The problem here is that the local router cannot identify the
problems such as this, since Hello exchange is suppressed on demand
circuits. If the topology of the network is such that other routers
cannot communicate their knowledge about the remote neighbor via
flooding, the local router and all routers behind it will never know
about the problem, so application traffic may continue being
forwarded to the OSPF-incapable router.
This memo describes a backward-compatible neighbor probing mechanism
based on the details of the standard flooding procedure followed by
OSPF routers.
2. Proposed Solution
The solution this document proposes uses LSA update packets to detect
whether the OSPF process is operational on the remote neighbor. We
call this process "Neighbor probing". The idea behind this technique
is to allow either of the two neighbors connected over a demand
circuit to test the remote neighbor at any time (see Section 2.1).
The routers across the demand circuit can be connected by either a
point-to-point link, or a virtual link, or a point-to-multipoint
interface. The case of routers connected by broadcast networks or
NBMA is not considered, since Hello suppression is not used in these
cases (Section 3.2 [RFC1793]).

▬▬▬▬▬▬▬▬▬▬

Your tasks:
(1) Answer these about the OSPF passage, one line each:
(a) On what kind of circuits is Hello exchange suppressed?
(b) What packets does the proposed solution use to check whether the OSPF process is operational on the remote neighbor?
(c) What name does the document give to this process?
(2) Reproduce the stretch of the OSPF passage from "The routers across" through "(Section 3.2 [RFC1793]).".
(3) According to the OSPF passage, what are all the ways routers across the demand circuit can be connected?

Dataset content:

▬▬▬▬▬▬▬▬▬▬

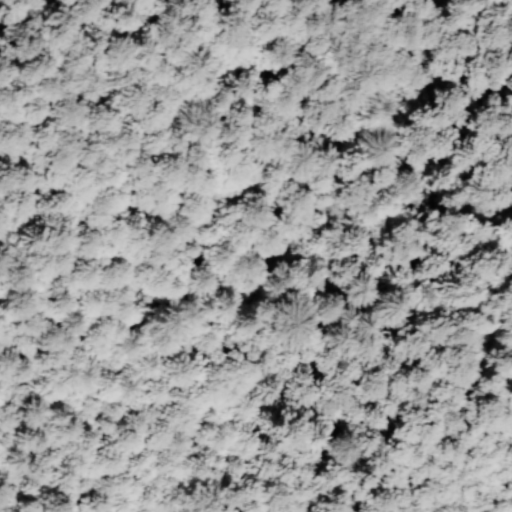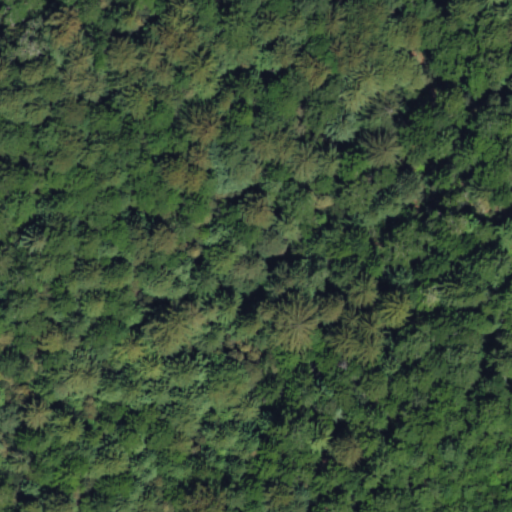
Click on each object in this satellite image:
road: (415, 211)
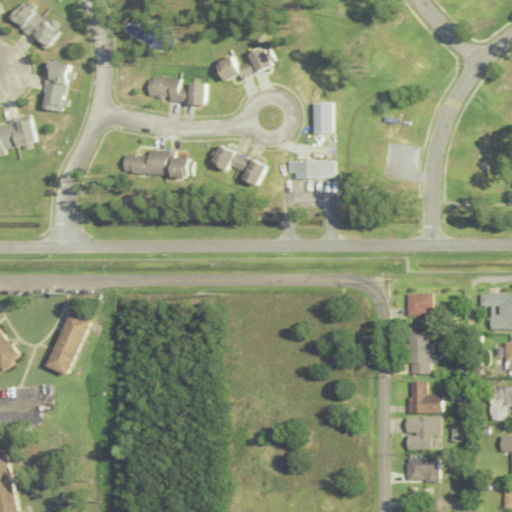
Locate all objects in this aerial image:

▬▬▬▬▬▬▬▬▬▬

Solutions below:
(1)
(a) Demand circuits.
(b) LSA update packets.
(c) "Neighbor probing".

(2)
The routers across the demand circuit can be connected by either a
point-to-point link, or a virtual link, or a point-to-multipoint
interface. The case of routers connected by broadcast networks or
NBMA is not considered, since Hello suppression is not used in these
cases (Section 3.2 [RFC1793]).

(3)
- A point-to-point link
- A virtual link
- A point-to-multipoint interface